Records from a collection:
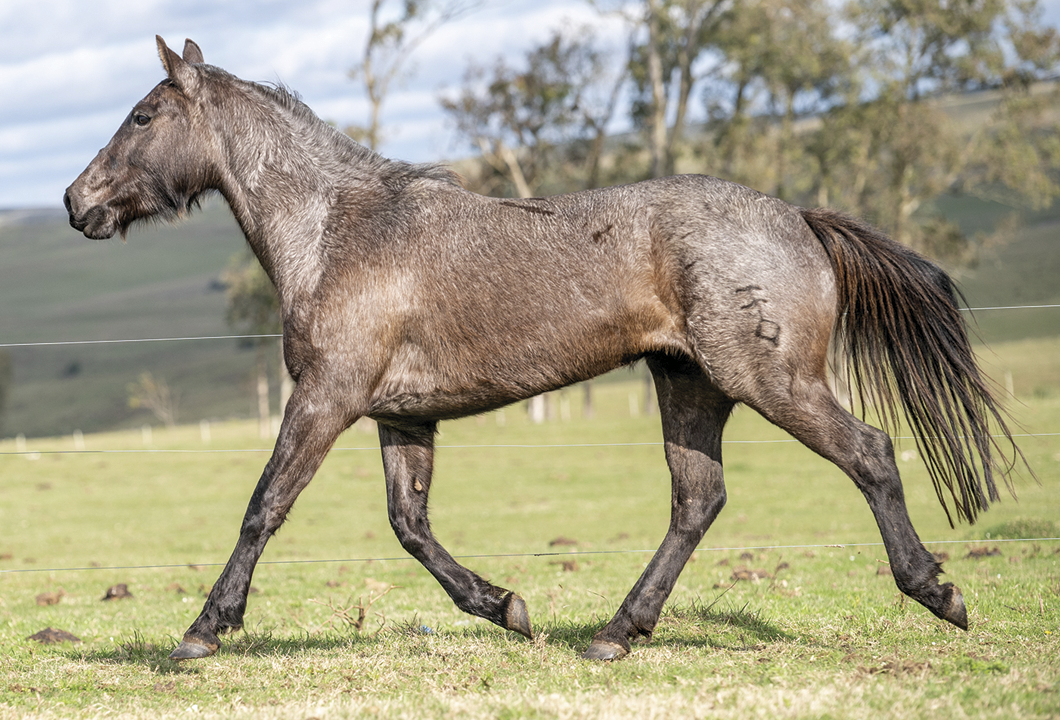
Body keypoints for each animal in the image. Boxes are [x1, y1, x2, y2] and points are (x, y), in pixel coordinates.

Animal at [62, 36, 1021, 661]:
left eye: (142, 115)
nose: (77, 203)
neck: (338, 232)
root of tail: (797, 218)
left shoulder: (326, 398)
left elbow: (265, 507)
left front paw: (202, 631)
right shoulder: (400, 418)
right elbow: (411, 528)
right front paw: (508, 608)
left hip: (771, 379)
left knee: (870, 454)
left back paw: (939, 593)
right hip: (690, 384)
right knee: (697, 500)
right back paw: (613, 635)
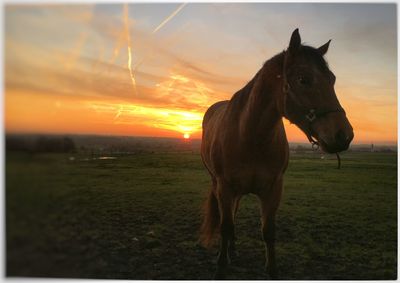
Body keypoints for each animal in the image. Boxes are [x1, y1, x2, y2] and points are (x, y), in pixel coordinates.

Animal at [200, 29, 354, 280]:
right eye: (303, 79)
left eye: (332, 79)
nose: (344, 135)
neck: (250, 137)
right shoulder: (224, 187)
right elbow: (225, 226)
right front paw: (221, 266)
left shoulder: (273, 189)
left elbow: (268, 231)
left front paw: (271, 269)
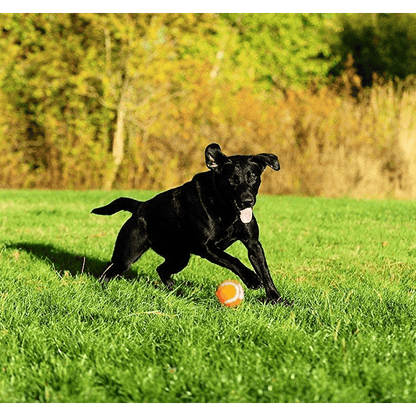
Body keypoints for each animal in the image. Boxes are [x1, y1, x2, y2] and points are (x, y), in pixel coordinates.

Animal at [92, 143, 290, 306]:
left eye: (253, 176)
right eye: (232, 179)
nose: (247, 201)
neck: (226, 209)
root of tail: (140, 206)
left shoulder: (253, 244)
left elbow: (265, 272)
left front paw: (278, 300)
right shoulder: (207, 247)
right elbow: (233, 259)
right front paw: (252, 279)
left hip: (180, 257)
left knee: (161, 269)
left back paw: (175, 289)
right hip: (127, 256)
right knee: (107, 272)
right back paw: (103, 290)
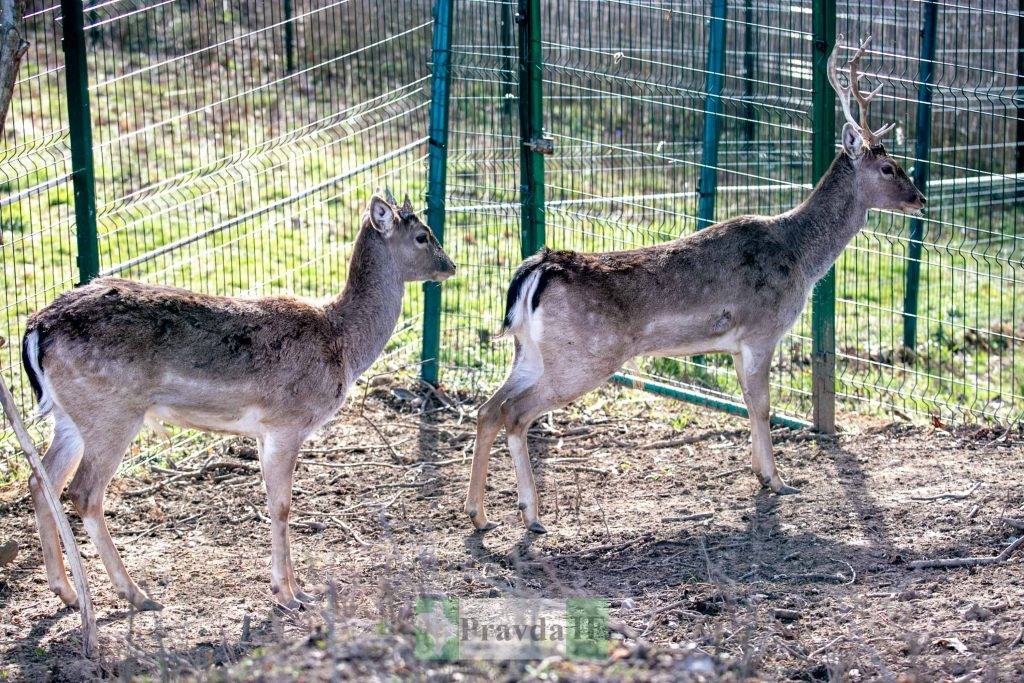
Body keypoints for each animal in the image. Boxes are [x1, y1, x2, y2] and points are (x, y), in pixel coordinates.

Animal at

WHAT THIS TASK INVOLVES:
Using the records above, repeat exactly the run of lines that starts with the line with "left front paw: (202, 631)" and goes on through the line with "left elbow: (268, 231)"; omit each picture.

TASK OUTPUT:
left front paw: (202, 631)
right shoulder: (400, 418)
right elbow: (411, 528)
right front paw: (508, 608)
left hip: (771, 379)
left knee: (870, 454)
left back paw: (939, 593)
right hip: (690, 384)
right knee: (697, 500)
right back paw: (613, 635)
Body keypoints for each animal in the image. Boxes are [x1, y1, x2, y2] and points are (x, y), in pixel coordinates.

Animal at [200, 29, 354, 280]:
right eye: (303, 79)
left eye: (332, 79)
nose: (344, 135)
neck: (250, 137)
right shoulder: (224, 187)
right elbow: (225, 226)
right front paw: (221, 266)
left shoulder: (273, 189)
left elbow: (268, 231)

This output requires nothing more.